> _WRITTEN REQUEST 1_
Reproduce the entries word for word, starting from the first line of the entries and ending with the line that holds "road: (181, 20)", both included.

> _DOCUMENT EXTRACT_
** start **

I've felt something similar to what you describe here.

I was teased fairly bad when I was a kid. So its hard for me to take compliments genuinely--particularly when a genuine one is so rare nowadays.

I used to always think people were talking about my back and I occassionally still wonder if they talk about me when i'm not around.

About the whole not knowing about celebrities, drugs, alcohol and music.. it happened when I was younger. At least about celebrities and music, I never listened to any music until I was in my late teens. Maybe a few songs I know on the radio, but if I were to have gotten quizzed on what those songs were i'd fail. Also if you're like me and are sensitive to teasing.. as a result of being bullied. You fail to differentiate when someone is making fun.. versus them just joking with you because they want to get to know you.

** end **

(Records drawn from a data source)
** start **

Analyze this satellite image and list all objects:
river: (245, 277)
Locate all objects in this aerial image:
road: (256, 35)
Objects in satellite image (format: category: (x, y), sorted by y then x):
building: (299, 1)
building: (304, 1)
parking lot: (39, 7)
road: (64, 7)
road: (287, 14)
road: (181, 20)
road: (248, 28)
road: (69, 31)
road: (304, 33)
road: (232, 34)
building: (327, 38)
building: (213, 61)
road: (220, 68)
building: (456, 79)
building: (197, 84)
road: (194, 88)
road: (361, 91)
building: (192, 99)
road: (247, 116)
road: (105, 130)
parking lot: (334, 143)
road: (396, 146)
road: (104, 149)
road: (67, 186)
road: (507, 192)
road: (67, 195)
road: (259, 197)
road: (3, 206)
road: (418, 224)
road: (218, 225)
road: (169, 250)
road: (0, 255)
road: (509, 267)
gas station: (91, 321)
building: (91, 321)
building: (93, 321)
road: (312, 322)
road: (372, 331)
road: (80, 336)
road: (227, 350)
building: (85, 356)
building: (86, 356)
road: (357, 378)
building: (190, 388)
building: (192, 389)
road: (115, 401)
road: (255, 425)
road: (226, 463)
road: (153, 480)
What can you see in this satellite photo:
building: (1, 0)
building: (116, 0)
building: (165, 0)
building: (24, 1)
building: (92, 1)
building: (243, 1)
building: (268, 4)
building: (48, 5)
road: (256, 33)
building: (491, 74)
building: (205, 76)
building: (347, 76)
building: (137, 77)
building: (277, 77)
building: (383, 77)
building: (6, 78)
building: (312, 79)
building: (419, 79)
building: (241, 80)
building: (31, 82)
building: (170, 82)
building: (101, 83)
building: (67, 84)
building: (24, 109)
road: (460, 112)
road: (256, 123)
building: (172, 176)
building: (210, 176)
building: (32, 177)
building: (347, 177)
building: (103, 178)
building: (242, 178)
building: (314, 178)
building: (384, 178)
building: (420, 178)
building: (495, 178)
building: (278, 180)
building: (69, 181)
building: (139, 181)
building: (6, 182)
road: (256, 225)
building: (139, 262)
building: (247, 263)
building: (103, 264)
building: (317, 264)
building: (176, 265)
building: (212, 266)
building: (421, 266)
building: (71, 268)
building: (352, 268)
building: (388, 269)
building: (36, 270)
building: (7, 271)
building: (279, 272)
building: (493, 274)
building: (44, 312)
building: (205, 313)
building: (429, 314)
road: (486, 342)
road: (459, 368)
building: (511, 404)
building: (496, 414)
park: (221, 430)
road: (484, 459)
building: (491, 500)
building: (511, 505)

** end **

> _WRITTEN REQUEST 2_
Resume the reply about being teased as a child, starting after its last sentence.

> _EXPECTED OUTPUT 1_
Analyze this satellite image and list all objects:
river: (245, 277)
Locate all objects in this aerial image:
road: (256, 35)
Objects in satellite image (format: category: (x, y), sorted by y then x):
building: (299, 1)
building: (304, 1)
parking lot: (39, 7)
road: (64, 7)
road: (287, 14)
road: (181, 20)

> _EXPECTED OUTPUT 2_
My now girlfriend, family members etc always say how handsome I am. I think of myself as such.. but I don't think a lot of other people do because of how many deragatory remarks and comments suggested otherwise in highschool.

I think a challenge for anyone is finding positives about themselves. Most people downplay any positives. Someone has nice eyes? "Oh other people have nice eyes" Someones considered pretty? "Oh but i'm overweight so nothing else is worth anything"

Unfortunately its complicated.. we always want others to feel we're valuable. But they don't if we don't believe it ourselves.. its a complicated circle.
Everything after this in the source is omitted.